The return mix is strong. He has produced 3 goals and 5 assists, giving him eight attacking returns before you even count defensive work. Add in 12 clean sheets and you get a player who can score through multiple routes. He has also collected 13 bonus points, supported by a healthy 620 BPS, which suggests his haul potential is not fluky. His ICT Index of 152.9 is another useful marker that the underlying contribution is there, not just the raw FPL outcomes.
For managers comparing defenders in the same bracket, that spread is important. Guéhi is not reliant on one category alone. If the clean sheet goes, he still has assist and bonus routes. If the attack is quiet, the clean-sheet baseline is still there.
Ownership and price journey
Guéhi is no longer a niche differential.
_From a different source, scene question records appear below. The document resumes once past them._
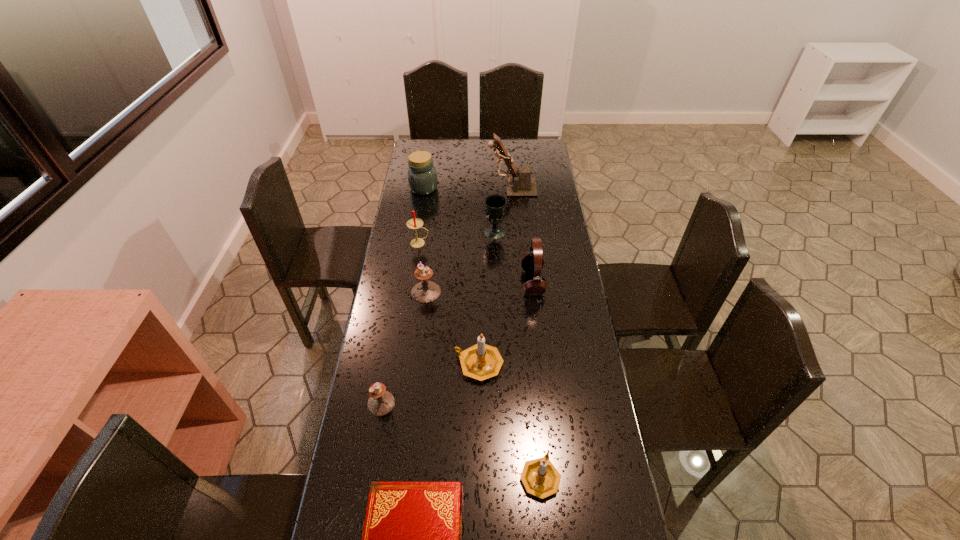
Find the location of a particular element. This screenshot has height=540, width=960. brown figurine is located at coordinates (521, 184).

You are a GUI agent. You are given a task and a screenshot of the screen. Output one action in this format:
    pyautogui.click(x=<x>, y=<y>)
    Task: Click on the figurine
    
    Given the screenshot: What is the action you would take?
    pyautogui.click(x=521, y=184)

Where is `black headset`? black headset is located at coordinates (532, 262).

The width and height of the screenshot is (960, 540). Find the location of `candle`. candle is located at coordinates (415, 223).

The height and width of the screenshot is (540, 960). What are the coordinates of `green jar` in the screenshot? It's located at (422, 177).

Where is `chalice`? The width and height of the screenshot is (960, 540). chalice is located at coordinates (495, 206).

Locate an element on the screen. the bigger purple candle holder is located at coordinates (424, 292).

At what (x,y) coordinates should I click in order to perform the action: click on the farther purple candle holder. Please return your answer as a coordinate pair (x, y). This screenshot has height=540, width=960. Looking at the image, I should click on (424, 292).

Image resolution: width=960 pixels, height=540 pixels. In order to click on the left gold candle holder in this screenshot , I will do coord(481,361).

Where is `the third candle holder from left to right`? This screenshot has width=960, height=540. the third candle holder from left to right is located at coordinates (481, 361).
He is selected by 32.7% of managers, so ownership is now high enough that going without him carries rank risk, especially in weeks where Man City project well defensively. The market has reacted accordingly, pushing him from £4.5m to £5.1m, a rise of £0.6m.
Transfer activity this gameweek shows interest remains positive. He has seen 75,064 transfers in against 63,543 transfers out. That is not a stampede, but it is still net positive movement and suggests managers are buying the fixture run and the reliability. In practical terms, Guéhi is past the point of being an early-value secret. He is now a mainstream, structure-shaping defender.
Upcoming outlook
The immediate headline is GW36 at home to CRY, where Guéhi carries a standout 9.36 xP. That is a huge projection for a defender and makes him one of the strongest backline plays of the week. It is the sort of number that puts him firmly in the conversation for starting XI locks and even the lighter end of captaincy discussions for managers chasing upside through a defender.
After that, the projections cool but remain useful. In GW37 away to BOU he is forecast for 4.29 xP, then in GW38 at home to AVL he sits at 4.48 xP. Those are still playable numbers, just not the explosive level of GW36. The schedule therefore looks like one premium spot week followed by two solid, lower-ceiling starts.
There is no real community signal here that changes the FPL read. The only press note provided concerns an arrest after alleged racist abuse of Manchester City’s Semenyo during the draw at Everton, which does not materially alter Guéhi’s fantasy outlook.
Verdict
Own. Guéhi combines 162 points, 12 clean sheets, eight attacking returns, secure minutes and a massive 9.36 xP fixture in GW36. At 32.7% ownership, he is no longer a pure differential, but that is exactly why fading him is dangerous. He looks like a high-floor, real-upside defender for the final stretch.
If you already own him, keep and start. If you do not, he is one of the clearest defender buys for GW36. Captaincy is not the percentage play, but in aggressive formats or mini-league chases, his home fixture gives him outside appeal.